The Simpsons are credited for predicting a lot of things over the course of the show's 31-year run—including the Trump presidency.
And according to one former writer, you can add "one of the GOP's defenses against impeachment" to that list.
In an op-ed published Sunday in The Washington Post, Bill Oakley—a writer and show-runner during the series' golden years in the '90s, who moved to Portland a decade ago and now has a burgeoning career as a fast-food critic—wrote that Republicans are using "the Sideshow Bob defense," which argues that a crime is not a crime if the perpetrator ultimately fails to commit said crime.
Related: Portland Fast-Food Blogger Bill Oakley Is Maybe Best Known For His Writing On "The Simpsons."
It's a reference to 1994's "Sideshow Bob Roberts," in which the titular former Krusty the Clown sidekick turned ex-con runs for mayor of Springfield. Early in the episode, Bob—voiced by Kelsey Grammer—dismisses his unsuccessful attempt to murder Bart Simpson, saying, "Attempted murder? Now honestly, what is that? Do they give a Nobel Prize for attempted chemistry?"
In the Post, Oakley, who wrote the episode along with Josh Weinstein, points out several recent real-world examples in which Trump apologists have tried to defend the president's "quid pro quo" with Ukraine using more or less the same argument. That includes House Minority Leader Kevin McCarthy ("Name me one thing that Ukraine did to release the money. Nothing"), the Wall Street Journal editorial page ("[I]t may turn out that while Mr. Trump wanted a quid-pro-quo policy ultimatum toward Ukraine, he was too inept to execute it") and former U.N. ambassador Nikki Haley, who told the Post, "[I]t's hard for me to understand where the whole impeachment situation is coming from, because what everybody's up in arms about didn't happen."

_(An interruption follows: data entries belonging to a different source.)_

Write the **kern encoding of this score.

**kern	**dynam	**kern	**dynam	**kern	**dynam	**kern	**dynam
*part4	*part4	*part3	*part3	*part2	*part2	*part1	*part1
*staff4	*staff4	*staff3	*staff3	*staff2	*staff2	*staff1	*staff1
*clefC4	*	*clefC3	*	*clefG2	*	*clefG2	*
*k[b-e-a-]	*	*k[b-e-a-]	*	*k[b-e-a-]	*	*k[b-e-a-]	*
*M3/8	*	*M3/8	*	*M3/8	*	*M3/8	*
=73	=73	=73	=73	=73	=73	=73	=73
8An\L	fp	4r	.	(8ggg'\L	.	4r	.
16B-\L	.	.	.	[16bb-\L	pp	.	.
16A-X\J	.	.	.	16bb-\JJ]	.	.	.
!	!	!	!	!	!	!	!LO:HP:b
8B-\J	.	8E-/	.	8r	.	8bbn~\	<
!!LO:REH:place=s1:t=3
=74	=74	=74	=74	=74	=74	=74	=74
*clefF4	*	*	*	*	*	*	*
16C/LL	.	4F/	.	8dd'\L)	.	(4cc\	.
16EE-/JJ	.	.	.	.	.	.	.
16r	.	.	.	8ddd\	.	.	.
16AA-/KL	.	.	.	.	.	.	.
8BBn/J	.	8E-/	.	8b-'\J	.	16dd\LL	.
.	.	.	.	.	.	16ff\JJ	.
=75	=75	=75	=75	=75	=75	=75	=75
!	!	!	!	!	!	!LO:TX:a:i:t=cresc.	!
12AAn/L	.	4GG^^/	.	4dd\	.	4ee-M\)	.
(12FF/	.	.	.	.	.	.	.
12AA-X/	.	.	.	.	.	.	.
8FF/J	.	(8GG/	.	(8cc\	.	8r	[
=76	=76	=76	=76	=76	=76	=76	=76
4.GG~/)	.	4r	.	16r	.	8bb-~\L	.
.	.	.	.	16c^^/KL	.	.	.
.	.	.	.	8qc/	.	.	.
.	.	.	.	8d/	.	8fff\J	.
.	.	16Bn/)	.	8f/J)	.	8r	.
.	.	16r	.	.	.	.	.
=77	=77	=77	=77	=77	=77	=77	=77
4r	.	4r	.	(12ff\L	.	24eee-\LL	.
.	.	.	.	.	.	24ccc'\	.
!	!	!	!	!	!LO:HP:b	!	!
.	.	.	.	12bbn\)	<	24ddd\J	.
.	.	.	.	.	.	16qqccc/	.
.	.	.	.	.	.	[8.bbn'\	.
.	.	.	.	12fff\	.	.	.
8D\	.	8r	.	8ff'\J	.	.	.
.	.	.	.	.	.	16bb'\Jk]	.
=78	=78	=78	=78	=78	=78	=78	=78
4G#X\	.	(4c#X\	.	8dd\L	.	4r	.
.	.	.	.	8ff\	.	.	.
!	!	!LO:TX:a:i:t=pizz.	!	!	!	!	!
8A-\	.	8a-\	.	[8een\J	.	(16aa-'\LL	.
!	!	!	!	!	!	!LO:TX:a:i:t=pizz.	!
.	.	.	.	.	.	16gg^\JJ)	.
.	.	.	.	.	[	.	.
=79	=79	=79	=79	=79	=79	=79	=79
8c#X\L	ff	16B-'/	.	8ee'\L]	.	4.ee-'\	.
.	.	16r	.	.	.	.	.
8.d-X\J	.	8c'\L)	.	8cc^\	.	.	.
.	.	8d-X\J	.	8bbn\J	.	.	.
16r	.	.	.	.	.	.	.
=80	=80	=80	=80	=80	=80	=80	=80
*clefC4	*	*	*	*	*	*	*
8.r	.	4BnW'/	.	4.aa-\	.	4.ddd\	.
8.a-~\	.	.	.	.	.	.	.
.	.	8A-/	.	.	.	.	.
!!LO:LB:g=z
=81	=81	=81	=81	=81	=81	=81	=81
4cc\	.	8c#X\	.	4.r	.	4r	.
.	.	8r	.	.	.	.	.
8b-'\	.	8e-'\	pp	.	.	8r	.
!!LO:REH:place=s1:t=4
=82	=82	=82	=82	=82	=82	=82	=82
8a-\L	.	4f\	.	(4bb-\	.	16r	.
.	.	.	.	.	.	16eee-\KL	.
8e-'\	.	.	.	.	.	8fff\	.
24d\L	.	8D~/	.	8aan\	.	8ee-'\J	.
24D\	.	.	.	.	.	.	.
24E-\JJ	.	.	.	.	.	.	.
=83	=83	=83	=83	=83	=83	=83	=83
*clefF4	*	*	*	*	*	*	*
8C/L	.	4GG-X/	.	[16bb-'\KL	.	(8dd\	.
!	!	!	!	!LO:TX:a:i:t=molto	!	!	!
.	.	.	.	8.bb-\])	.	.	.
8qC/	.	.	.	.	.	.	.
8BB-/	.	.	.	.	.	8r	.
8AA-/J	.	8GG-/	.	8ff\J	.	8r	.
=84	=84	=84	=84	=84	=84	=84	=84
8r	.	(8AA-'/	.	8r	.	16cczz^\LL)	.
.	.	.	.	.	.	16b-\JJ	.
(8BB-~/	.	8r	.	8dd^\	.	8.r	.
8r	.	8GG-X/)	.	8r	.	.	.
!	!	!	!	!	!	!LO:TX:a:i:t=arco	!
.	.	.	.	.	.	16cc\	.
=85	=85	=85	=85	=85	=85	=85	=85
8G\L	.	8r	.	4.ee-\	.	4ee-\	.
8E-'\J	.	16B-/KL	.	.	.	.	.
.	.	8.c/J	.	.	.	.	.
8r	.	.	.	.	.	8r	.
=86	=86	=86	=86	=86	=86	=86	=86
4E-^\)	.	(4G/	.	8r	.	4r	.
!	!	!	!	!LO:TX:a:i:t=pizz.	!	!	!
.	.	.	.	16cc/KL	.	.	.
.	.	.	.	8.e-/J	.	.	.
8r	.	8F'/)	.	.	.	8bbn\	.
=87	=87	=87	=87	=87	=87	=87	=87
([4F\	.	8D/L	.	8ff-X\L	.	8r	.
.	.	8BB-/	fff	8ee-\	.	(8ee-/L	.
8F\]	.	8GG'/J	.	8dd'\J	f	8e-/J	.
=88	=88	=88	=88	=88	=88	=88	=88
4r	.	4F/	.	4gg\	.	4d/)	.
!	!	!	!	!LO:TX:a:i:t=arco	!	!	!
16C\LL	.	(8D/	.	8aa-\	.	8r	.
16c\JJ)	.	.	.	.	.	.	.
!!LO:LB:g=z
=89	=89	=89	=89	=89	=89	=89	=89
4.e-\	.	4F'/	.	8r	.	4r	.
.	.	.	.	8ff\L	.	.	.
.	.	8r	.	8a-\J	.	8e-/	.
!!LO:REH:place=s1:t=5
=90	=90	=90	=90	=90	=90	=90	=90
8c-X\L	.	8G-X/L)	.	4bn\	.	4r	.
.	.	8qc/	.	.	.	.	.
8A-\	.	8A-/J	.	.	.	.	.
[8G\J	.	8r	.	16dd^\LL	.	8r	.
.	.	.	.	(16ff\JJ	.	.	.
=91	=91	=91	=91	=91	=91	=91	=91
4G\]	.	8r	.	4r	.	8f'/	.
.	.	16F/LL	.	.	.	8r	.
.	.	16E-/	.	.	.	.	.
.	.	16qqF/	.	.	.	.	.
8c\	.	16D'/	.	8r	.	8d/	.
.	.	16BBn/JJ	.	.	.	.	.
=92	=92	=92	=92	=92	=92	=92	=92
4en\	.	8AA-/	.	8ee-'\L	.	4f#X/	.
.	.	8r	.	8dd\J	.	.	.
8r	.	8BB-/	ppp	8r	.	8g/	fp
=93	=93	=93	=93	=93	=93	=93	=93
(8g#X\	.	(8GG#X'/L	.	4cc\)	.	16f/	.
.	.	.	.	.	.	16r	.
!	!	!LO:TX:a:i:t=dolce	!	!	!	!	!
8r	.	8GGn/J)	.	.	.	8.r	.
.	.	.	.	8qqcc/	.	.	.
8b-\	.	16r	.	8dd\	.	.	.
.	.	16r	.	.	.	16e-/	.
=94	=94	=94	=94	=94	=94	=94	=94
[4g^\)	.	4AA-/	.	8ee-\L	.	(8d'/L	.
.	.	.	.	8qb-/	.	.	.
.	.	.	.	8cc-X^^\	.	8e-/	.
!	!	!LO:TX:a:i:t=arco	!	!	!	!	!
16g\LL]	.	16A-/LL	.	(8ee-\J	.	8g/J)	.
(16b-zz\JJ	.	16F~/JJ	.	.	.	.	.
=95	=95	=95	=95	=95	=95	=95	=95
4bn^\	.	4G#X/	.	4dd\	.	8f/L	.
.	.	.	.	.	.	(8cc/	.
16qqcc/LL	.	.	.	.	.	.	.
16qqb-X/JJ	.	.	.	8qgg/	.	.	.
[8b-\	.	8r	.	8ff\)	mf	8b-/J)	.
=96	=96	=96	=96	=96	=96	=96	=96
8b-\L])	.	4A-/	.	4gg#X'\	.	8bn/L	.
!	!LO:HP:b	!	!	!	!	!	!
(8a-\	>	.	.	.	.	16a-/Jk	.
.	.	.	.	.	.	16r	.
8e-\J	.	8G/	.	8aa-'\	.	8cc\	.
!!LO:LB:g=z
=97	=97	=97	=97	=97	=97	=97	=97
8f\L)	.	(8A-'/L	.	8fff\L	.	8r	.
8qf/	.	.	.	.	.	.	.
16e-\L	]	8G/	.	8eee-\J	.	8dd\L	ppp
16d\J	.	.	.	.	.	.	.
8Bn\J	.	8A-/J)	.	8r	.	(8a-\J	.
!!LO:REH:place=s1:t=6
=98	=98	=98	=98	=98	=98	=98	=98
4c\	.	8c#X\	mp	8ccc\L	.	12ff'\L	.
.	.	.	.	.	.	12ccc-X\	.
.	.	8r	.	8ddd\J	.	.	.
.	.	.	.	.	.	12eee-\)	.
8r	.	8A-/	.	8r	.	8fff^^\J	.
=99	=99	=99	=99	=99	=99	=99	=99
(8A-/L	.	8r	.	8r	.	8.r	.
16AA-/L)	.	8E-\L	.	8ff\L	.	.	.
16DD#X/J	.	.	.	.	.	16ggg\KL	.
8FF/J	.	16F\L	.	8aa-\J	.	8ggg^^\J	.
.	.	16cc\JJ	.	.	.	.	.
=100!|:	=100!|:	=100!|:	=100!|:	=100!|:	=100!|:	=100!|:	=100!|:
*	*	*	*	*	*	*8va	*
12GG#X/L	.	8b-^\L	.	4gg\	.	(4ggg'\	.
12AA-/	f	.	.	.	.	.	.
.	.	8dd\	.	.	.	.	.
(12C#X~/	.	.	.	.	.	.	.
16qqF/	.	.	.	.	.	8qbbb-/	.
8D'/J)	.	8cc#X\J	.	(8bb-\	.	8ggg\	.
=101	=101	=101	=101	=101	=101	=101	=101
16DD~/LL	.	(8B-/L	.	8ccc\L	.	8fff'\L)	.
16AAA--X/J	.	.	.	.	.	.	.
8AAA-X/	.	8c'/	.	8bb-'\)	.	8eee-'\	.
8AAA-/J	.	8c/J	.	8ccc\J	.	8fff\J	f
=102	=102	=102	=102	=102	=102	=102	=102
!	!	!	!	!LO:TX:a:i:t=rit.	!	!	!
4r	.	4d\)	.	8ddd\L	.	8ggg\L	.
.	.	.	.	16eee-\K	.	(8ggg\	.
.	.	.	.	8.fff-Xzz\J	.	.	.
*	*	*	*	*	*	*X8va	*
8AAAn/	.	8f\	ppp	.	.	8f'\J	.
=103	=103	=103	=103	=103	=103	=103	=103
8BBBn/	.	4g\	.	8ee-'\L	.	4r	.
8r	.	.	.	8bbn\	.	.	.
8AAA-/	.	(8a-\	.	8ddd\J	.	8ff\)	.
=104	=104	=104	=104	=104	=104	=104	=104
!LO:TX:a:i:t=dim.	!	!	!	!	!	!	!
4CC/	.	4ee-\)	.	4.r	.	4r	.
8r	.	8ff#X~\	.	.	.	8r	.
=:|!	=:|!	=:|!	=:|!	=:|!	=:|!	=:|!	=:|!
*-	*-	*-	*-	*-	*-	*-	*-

"That the GOP has taken a cue from Sideshow Bob is shrewd, on one level," Oakley writes. "He's savvy enough to know that in Springfield—and, perhaps, elsewhere in the United States?—a middle-aged white male wearing a tie and saying anything with some conviction will be believed by at least 55 percent of people, especially if they already want to believe it."
Oakley writes that he doesn't believe the "Sideshow Bob defense" of Trump will be long-lived, however, since "it fails to stand up to even the slightest scrutiny." In fact, it even got shut down at last week's impeachment hearings, when Rep. Joaquin Castro half-seriously asked ambassador William B. Taylor, "Is attempted murder a crime?" Taylor answered in the affirmative.